INSOLVENZEN Pleitewelle rollt durch Deutschland

Allein 313 Aktiengesellschaften sind insolvent, insgesamt sind wohl 134.000 Jobs betroffen. Die CDU/CSU nennt die Lage »Dramatische Schlussbilanz der Regierung«.

Die größte Pleitewelle in der Geschichte der Bundesrepublik hat im ersten Halbjahr 2002 in Deutschland rund 134.000 Arbeitsplätze vernichtet. Laut Statistischem Bundesamt ist neben der Konjunkturflaute das neue Insolvenzrecht dafür verantwortlich. Aber: Auch bei Aktiengesellschaften oder anderen Unternehmensformen, die nicht von der Gesetzesänderung betroffen sind, wurde ein Pleitenhöchststand erreicht. Die Union sprach von einer »dramatischen Schlussbilanz« der Bundesregierung.

Zunahme an allen Fronten

Die Statistiker in Wiesbaden berichteten am Mittwoch, allein von Aktiengesellschaften seien in den ersten sechs Monaten 313 Insolvenzen gezählt worden, das ist ebenfalls ein Höchststand. 9.548 Gesellschaften mit beschränkter Haftung meldeten ihre Pleite an und 1.561 Personengesellschaften. Insgesamt sei bei Insolvenzen von Personen- und Kapitalgesellschaften ein Anstieg um zehn Prozent auf knapp 11.700 Fälle verzeichnet worden.

Fast 40.000 Pleiten im ersten Halbjahr

Alles in allem seien im ersten Halbjahr 39.700 Insolvenzen gemeldet worden, davon 18.500 von Unternehmen und 21.200 von übrigen Schuldnern. Die statistische Erfassung der Insolvenzen in Deutschland sei aber nach Änderung der Rechtslage Ende vergangenen Jahres erschwert. Die Änderungen der Insolvenzordnung hätten wesentlich zu einem starken Anstieg der Insolvenzzahlen von natürlichen Personen, von Einzelunternehmern und Angehörigen freier Berufe beigetragen.

Handel besonders betroffen

Das Statistische Bundesamt wird eine Aufteilung der Pleiten nach bestimmten Branchen erst in einigen Wochen vorlegen.

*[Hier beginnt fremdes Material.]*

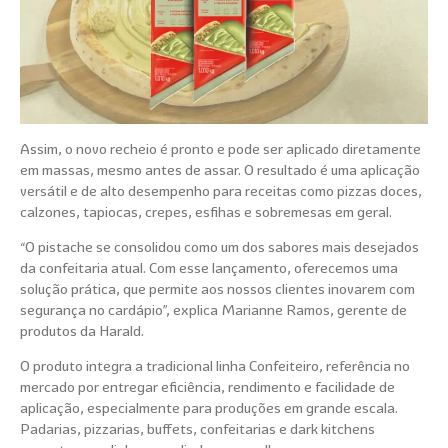
Assim, o novo recheio é pronto e pode ser aplicado diretamente
em massas, mesmo antes de assar. O resultado é uma aplicação
versátil e de alto desempenho para receitas como pizzas doces,
calzones, tapiocas, crepes, esfihas e sobremesas em geral.
“O pistache se consolidou como um dos sabores mais desejados
da confeitaria atual. Com esse lançamento, oferecemos uma
solução prática, que permite aos nossos clientes inovarem com
segurança no cardápio”, explica Marianne Ramos, gerente de
produtos da Harald.
O produto integra a tradicional linha Confeiteiro, referência no
mercado por entregar eficiência, rendimento e facilidade de
aplicação, especialmente para produções em grande escala.
Padarias, pizzarias, buffets, confeitarias e dark kitchens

Der Blick in das bevölkerungsreichste Bundesland Nordrhein-Westfalen zeigt, welche Branchen hier besonders betroffen waren: Von insgesamt 7.769 Anträgen auf Eröffnung eines Insolvenzverfahrens (plus 59 Prozent) waren 4.311 Unternehmen. Unter ihnen traf es vor allem den Handel (918 Insolvenzen, plus 36,4 Prozent), das Baugewerbe (923 Insolvenzen, plus 5,6 Prozent) sowie den Wirtschaftsbereich »Grundstücks- und Wohnungswesen, Vermietung beweglicher Sachen, Dienstleistungen überwiegend für Unternehmen« (865 Insolvenzen, plus 47,1 Prozent).

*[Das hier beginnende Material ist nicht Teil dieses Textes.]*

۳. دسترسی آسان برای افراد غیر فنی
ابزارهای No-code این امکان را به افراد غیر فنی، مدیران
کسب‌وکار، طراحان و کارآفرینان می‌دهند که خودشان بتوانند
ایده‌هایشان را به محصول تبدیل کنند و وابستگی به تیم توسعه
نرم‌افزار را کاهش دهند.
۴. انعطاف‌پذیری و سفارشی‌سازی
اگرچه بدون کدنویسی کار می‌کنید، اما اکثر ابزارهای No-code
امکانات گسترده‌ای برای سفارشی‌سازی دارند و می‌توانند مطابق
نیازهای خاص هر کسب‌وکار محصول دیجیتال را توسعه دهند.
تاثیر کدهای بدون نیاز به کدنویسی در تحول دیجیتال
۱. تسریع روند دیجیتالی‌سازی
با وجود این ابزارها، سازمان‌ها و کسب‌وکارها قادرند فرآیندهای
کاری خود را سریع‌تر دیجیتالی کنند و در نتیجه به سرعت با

Mehr Förderungen für Mittelstand

CSU-Generalsekretär Thomas Goppel bezeichnete den Anstieg der Pleiten als eine dramatische Schlussbilanz der Bundesregierung. »Wir müssen Unternehmensgründungen erleichtern, den Mittelstand fördern, Bürokratie abbauen«, forderte Goppel am Mittwoch in München. Der CDU-Politiker Lothar Späth sagte, elf Tage vor der Wahl hole die Realität Bundeskanzler Gerhard Schröder gnadenlos ein. Der neue Pleitenrekord in Deutschland zeige, wie die Wirklichkeit aussehe.

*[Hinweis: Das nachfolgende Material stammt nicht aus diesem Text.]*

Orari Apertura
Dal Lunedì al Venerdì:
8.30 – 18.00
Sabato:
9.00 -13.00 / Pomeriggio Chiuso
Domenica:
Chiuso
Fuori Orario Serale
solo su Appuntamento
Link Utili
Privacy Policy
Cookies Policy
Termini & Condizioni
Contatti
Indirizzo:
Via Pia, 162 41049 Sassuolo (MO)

Gründungsgeschehen gesamt betrachten

Dagegen erklärte das Bundesministerium für Finanzen, für die Beurteilung der Unternehmensentwicklung in einer Volkswirtschaft sei in erster Linie nicht die Zahl der Insolvenzen maßgeblich, »sondern das Gründungsgeschehen insgesamt«, also der Vergleich von Neugründungen und Liquidationen. »Von entscheidender Bedeutung für die Dynamik der deutschen Wirtschaft ist damit der Saldo, und der ist weiterhin deutlich positiv.« 2001 hätten 386.000 Liquidationen 455.000 Unternehmensgründungen gegenüber gestanden. Für 2002 sei mit einer vergleichbaren Größenordnung zu rechnen.